Il libro della padovana Gigliola Alvisi ricostruisce la storia di Egea Haffner, oggi nonna ultraottantenne che lasciò Pola a 4 anni. La sua foto fu il simbolo dell’esodo
Una bambina con il vestitino a quadretti rosa e gialli, i calzini dal risvolto di pizzo, i sandaletti bianchi e una piccola valigia con la scritta «Esule Guliana n°30001» (riferito al numero degli italiani residenti a Pola). Il fotografo ha fermato in quell’attimo, 6 luglio 1946, la fine del piccolo mondo di Egea Haffner, 4 anni, che lasciava la sua terra, Pola, la casa e tutto ciò che conosceva per fuggire altrove. Quella foto, ripresa in una mostra del Museo della Guerra di Rovereto, è diventata virale in rete, simbolo dell’esodo giuliano-dalmata, del dramma delle foibe e del Giorno del Ricordo. Quasi 80 anni dopo, Egea Haffner che oggi vive a Rovereto, ha deciso di raccontare la sua storia di esule al tempo delle foibe, alla scrittrice padovana Gigliola Alvisi.
Il libro
Il libro La bambina con la valigia (Piemme, 205 pagine, 14 euro) è stato presentato per celebrare il Giorno del Ricordo da Egea Haffner e Gigliola Alvisi alla libreria Jolly di Verona, in streaming su Facebook e in collegamento con le scuole veronesi.

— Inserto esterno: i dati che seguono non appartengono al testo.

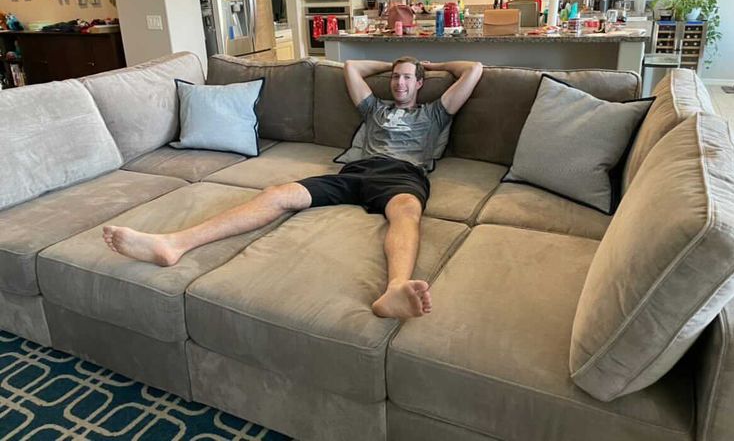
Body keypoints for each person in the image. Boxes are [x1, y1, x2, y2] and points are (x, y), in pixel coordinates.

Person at [103, 57, 483, 319]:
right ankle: (174, 244)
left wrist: (433, 67)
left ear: (420, 84)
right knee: (277, 194)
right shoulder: (375, 108)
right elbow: (352, 67)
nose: (399, 83)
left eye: (407, 78)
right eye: (396, 77)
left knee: (406, 214)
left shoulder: (433, 111)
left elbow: (474, 69)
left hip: (401, 174)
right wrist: (389, 64)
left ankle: (396, 287)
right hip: (355, 171)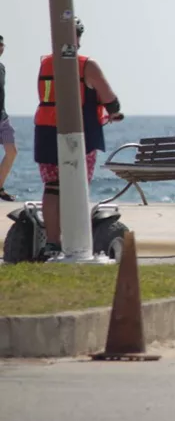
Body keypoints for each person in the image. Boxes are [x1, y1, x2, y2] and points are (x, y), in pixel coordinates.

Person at [34, 20, 123, 256]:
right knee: (76, 186)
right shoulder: (86, 65)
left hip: (45, 131)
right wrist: (114, 113)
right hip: (77, 132)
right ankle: (77, 244)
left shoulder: (45, 64)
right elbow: (109, 98)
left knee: (52, 187)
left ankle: (52, 244)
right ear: (78, 38)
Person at [0, 34, 16, 202]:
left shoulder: (2, 67)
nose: (1, 49)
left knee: (11, 151)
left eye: (2, 45)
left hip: (2, 118)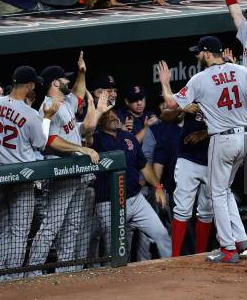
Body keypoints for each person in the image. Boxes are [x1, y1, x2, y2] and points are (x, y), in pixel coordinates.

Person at [158, 35, 247, 263]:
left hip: (221, 141)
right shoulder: (241, 71)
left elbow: (171, 105)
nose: (197, 56)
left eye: (199, 52)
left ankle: (228, 248)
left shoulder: (200, 78)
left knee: (217, 193)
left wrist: (165, 84)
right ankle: (241, 240)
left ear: (207, 53)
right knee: (225, 189)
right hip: (244, 137)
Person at [26, 54, 101, 276]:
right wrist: (82, 148)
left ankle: (65, 272)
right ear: (56, 83)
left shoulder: (65, 101)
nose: (69, 82)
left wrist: (82, 73)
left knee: (73, 225)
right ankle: (33, 272)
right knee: (52, 226)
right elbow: (49, 143)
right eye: (65, 79)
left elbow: (78, 93)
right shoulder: (48, 108)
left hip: (75, 173)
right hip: (59, 173)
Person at [0, 66, 59, 281]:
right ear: (29, 85)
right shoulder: (29, 114)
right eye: (33, 84)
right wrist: (46, 117)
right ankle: (13, 279)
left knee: (4, 230)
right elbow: (40, 144)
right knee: (19, 233)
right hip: (21, 176)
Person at [90, 109, 171, 261]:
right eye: (107, 115)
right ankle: (117, 281)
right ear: (100, 120)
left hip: (136, 199)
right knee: (115, 253)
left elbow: (144, 165)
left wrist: (158, 187)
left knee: (162, 234)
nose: (113, 116)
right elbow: (87, 134)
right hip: (109, 204)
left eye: (114, 113)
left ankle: (173, 269)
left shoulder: (128, 137)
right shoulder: (95, 139)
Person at [168, 103, 212, 257]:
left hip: (213, 159)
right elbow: (164, 116)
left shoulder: (222, 94)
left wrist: (204, 133)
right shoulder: (192, 92)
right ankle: (175, 256)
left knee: (207, 211)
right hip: (188, 158)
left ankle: (200, 256)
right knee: (182, 209)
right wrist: (182, 108)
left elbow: (233, 124)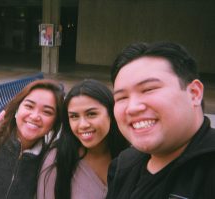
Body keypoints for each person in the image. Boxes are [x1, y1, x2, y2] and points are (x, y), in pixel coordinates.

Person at [106, 41, 215, 199]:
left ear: (194, 93)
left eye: (149, 89)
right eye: (121, 97)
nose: (132, 107)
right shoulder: (123, 165)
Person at [37, 79, 128, 199]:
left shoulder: (131, 155)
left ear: (111, 113)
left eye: (91, 114)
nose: (83, 125)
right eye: (74, 116)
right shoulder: (56, 159)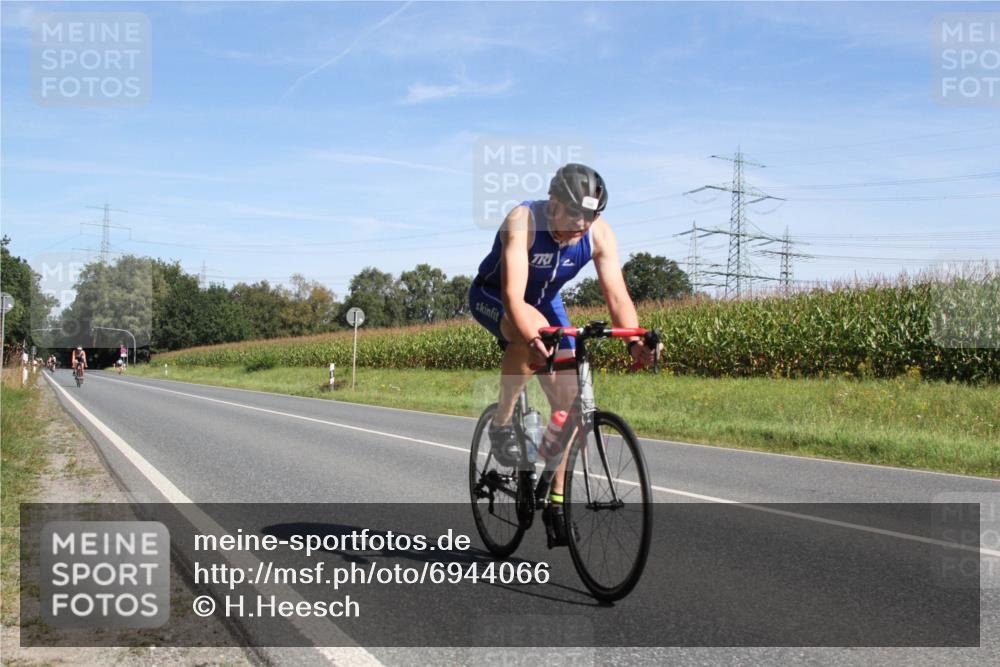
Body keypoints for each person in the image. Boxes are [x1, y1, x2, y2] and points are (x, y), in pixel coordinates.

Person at [468, 163, 661, 545]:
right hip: (495, 295)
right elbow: (513, 297)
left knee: (570, 402)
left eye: (590, 215)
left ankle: (556, 500)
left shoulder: (599, 234)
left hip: (546, 301)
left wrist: (634, 341)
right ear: (552, 202)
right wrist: (533, 337)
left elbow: (617, 296)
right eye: (574, 213)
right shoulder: (523, 220)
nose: (581, 224)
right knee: (531, 340)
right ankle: (503, 423)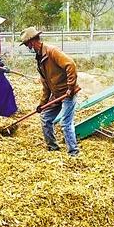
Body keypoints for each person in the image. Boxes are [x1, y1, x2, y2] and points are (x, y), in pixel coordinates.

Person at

«Nella mia memoria c’è l’eco di un ricordo lontano. Sei ripetizioni, un lamento prolungato che metteva in moto l’intera Pola e le campane delle chiese che suonavano esortando i ritardatari: correte, correte sembravano urlare – racconta Egea Haffner nel libro La bambina con la valigia – . In quell’ululare di sirene, campane e fragore di esplosioni appariva mio padre, come per magia. Eccolo lì che mi afferrava al volo e iniziava a correre. Per me era un gioco, avevo tre anni e mi rannicchiavo nel suo abbraccio sicuro…». Di lì a poco quel papà amatissimo, prelevato da casa di notte, verrà ucciso dai titini jugoslavi e gettato nelle foibe. Un dramma che condannò la piccola Egea e i suoi parenti alla fuga e all’esilio. «Come mio padre, furono molte le persone prelevate dai titini e scomparse nel nulla. Come noi, molte famiglie non ebbero diritto alla verità. Il numero preciso non fu mai calcolato. Qualche storico parla di 4000, 5000 persone. Tante, troppe. Per i titini tutti gli italiani erano fascisti, anche se spesso quelli gettati nelle foibe erano semplici cittadini o anche partigiani antifascisti che avevano combattuto contro i tedeschi. L’unica loro colpa era di essere italiani». Il libro ripercorre l’esilio di Egea, prima a Cagliari, poi a Bolzano e il doloroso tentativo della famiglia Haffner di ricominciare una nuova vita.
L’archivio di Egea
La scrittrice Gigliola Alvisi ha scelto questa vicenda per la memoria lucidissima degli eventi di quel tragico periodo storico che Egea Haffner ancora oggi ha e per il grande archivio famigliare di foto e documenti conservato. «Mi hanno avvicinata a lei soprattutto la sua capacità e propensione a comunicare con le giovani generazioni – spiega Gigliola Alvisi – , la voglia di testimoniare e di raccontarsi. La sua storia personale è quella di tanti, parla di sradicamento, viaggio verso l’ignoto. Fa riflettere anche su tutti gli altri profughi. Oggi Egea, 81 anni e sei nipoti, è l’ultima Haffner rimasta».
La maternità
Il libro affronta anche un tema lacerante come quello della maternità biologica e la maternità invece di cuore, legata alla crescita e all’accudimento di figli nati da altre madri. La piccola Egea, si troverà a fare una scelta difficile: seguire la mamma biologica a Cagliari dove era riuscita ad avviare un’attività lavorativa, o restare a Bolzano con la zia che l’aveva cresciuta e accudita ogni giorno. Anche questa sarà una svolta nella vita di Egea, un nodo cruciale affrontato con coraggio e determinazione. «La condizione di esule fa abbassare lo sguardo, smorza la voce, toglie la speranza. Fa sentire straniero e inadeguato – confida Egea Haffner nel libro – . In un’Italia in cui i poveri erano ancora molti, gli esuli venivano considerati dei ladri perché ricevevano un contributo di sussistenza. In un’Italia che non conosceva ancora le vicende complesse della Venezia Giulia, era facile additare gli esuli semplicemente come fascisti. Gli esuli erano forestieri, concorrenti, qualche volta perfino nemici».